Edit difference data
<<<<
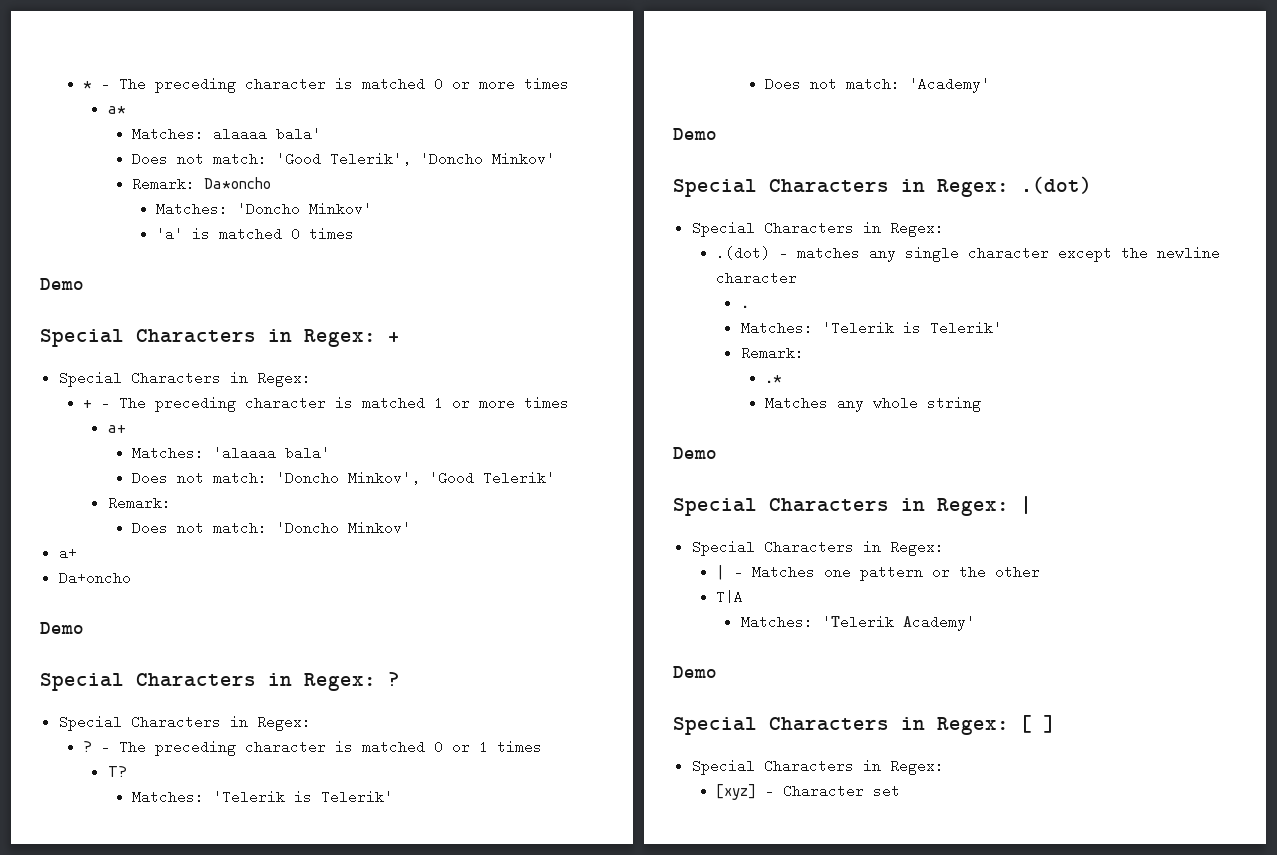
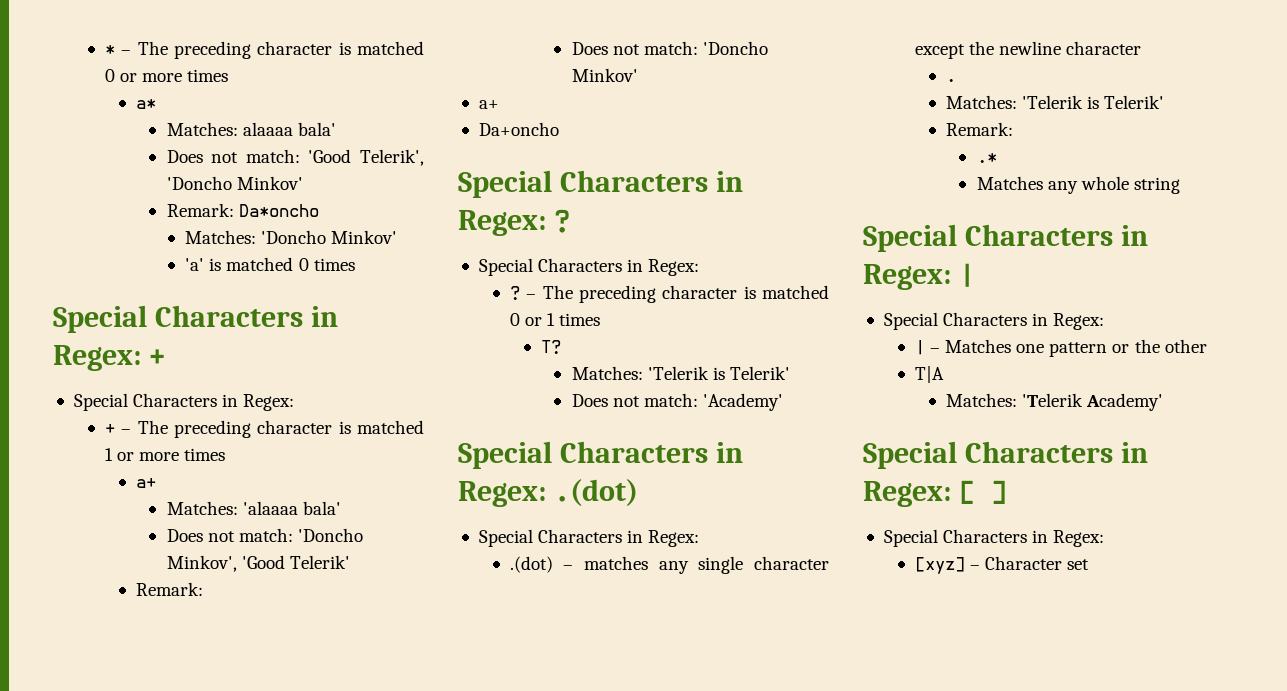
[40,278,84,290] // Demo -> (355, 264) none
[40,622,84,634] // Demo -> (559, 129) none
[673,128,717,140] // Demo -> (783, 402) none
[673,447,717,459] // Demo -> (1180, 185) none
[673,666,717,678] // Demo -> (1163, 402) none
>>>>
Exercise objective =
Please output every entry exactly as written, apart from the pictures.

Response to this exercise =
[40,278,84,290] // Demo -> (355, 264) none
[40,622,84,634] // Demo -> (559, 129) none
[673,128,717,140] // Demo -> (783, 402) none
[673,447,717,459] // Demo -> (1180, 185) none
[673,666,717,678] // Demo -> (1163, 402) none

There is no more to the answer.